In fact, the only reason that this works is because Kerbin is in a zero-eccentricity, zero-longitude-of-ascending-node, zero-argument-of-periapsis orbit that can thus directly relate the true anomaly value of Moho's longitude of ascending node to the mean anomaly value of its own orbital position without any correction at all.

However, Kerbin starts at π radians at epoch, not zero.  The reason it works anyway is because it sets up a transfer orbit:  you want to start on the opposite side from the destination, so adding π radians is a necessary step.  If Kerbin had had any other starting location, then this would not have worked.
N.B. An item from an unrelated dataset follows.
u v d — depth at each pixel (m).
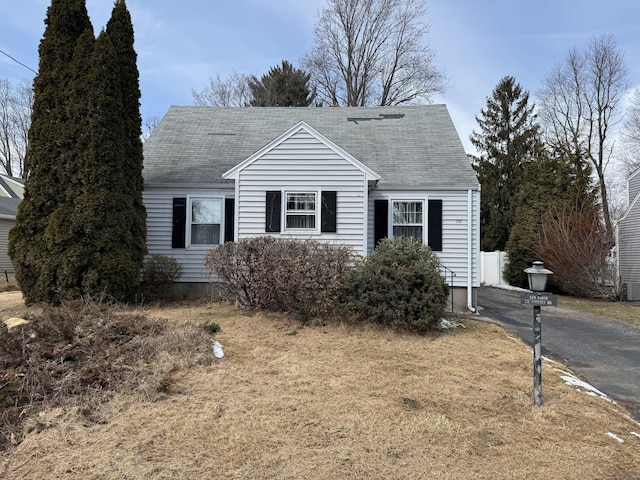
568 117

Edited August 3, 2020 by Zhetaan

[Laie 1,408]

36 minutes ago, Grogs said:

According to the Wiki, Moho has an LAN of 70 degrees. 70 / 360 * 426 days = 82.833 days, so your eyeballing was pretty good if that's right.

because of what @Zhetaan point out in the next post, it never occurred to me to try that simple calculation.

38 minutes ago, Grogs said:

BTW, since you're not targeting Moho the DN should work too. The DN would be at 250 degrees, or 295.833 days into they year.

In principle yes, in practice it's more costly: starting at AN, you can go to Moho's PE (well, close enough) while when starting at DN, you'll go to it's AP. I haven't tried, but expect it to make 500-1000m/s difference.

17 minutes ago, Zhetaan said:

Oh!  I misunderstood earlier; you know that it's Day 82, but in case you forget again,

When I first came here, I had forgotten... again. I just hoped that someone would provide the right answer like, real quick.

Then again, figuring it out didn't take all that long. This time around I took a few screenshots and put up a tutorial page on the wiki. Trouble with getting to Moho is kind of an FAQ around here, after all, I guess a prefab tutorial may come in handy.